O’Mara and Markell hope to get support for the increased fee by touting the benefits of cleaner water for public health and the economy.
“It’s going to be a lot more expensive if we put this off,” O’Mara said. “When you compare the cost, $45 per year compared to a cable bill being $150 per month, we’re talking about a fraction [of that] for something that we use everyday whether it’s in the shower, drinking, or recreation.”
The $30 million will be combined with the state’s existing $30 million Clean Water and Drinking Water State Revolving Funds. When leveraged together as a stable source of funding, O’Mara is confident the state will be able to borrow even more money at very low interest rates to fund hundreds of millions of dollars in projects. Those projects include:
$500 million for wastewater/drinking water upgrades;
$150 million for stormwater management upgrades;
$75 million for toxins removal and stream restoration;
$75 million for industrial upgrades;
$30 million for agriculture cost-share;
$30 million for conservation and restoration.

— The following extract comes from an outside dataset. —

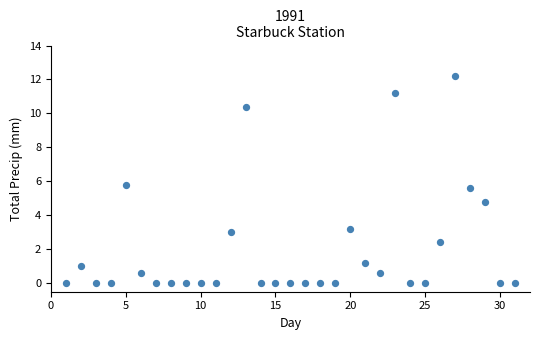

What is the range of X values (max minus min)?

30.0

Markell may have a tough sell to get state lawmakers to agree to add the fee to residents: He is also trying to get approval for a ten cent increase in the cost of a gallon of gas, a tax hike designed to help improve Delaware’s roads.
Republican state Senator Gary Simpson says now is the wrong time to add more bills on Delaware taxpayers. “We’re just asking too much of Delaware’s people in bad economic times. We’re putting another tax burden on homeowners and businesses at a time when we should be lowering costs and spurring economic development.” Simpson acknowledges that Delaware has problems with dirty water, “But we need to address them at a time and a price that makes sense.”
Some lawmakers within Markell’s Democratic party have balked at the idea of raising the gas tax. It’s not immediately clear what the general consensus will be on the new clean water fee in Legislative Hall.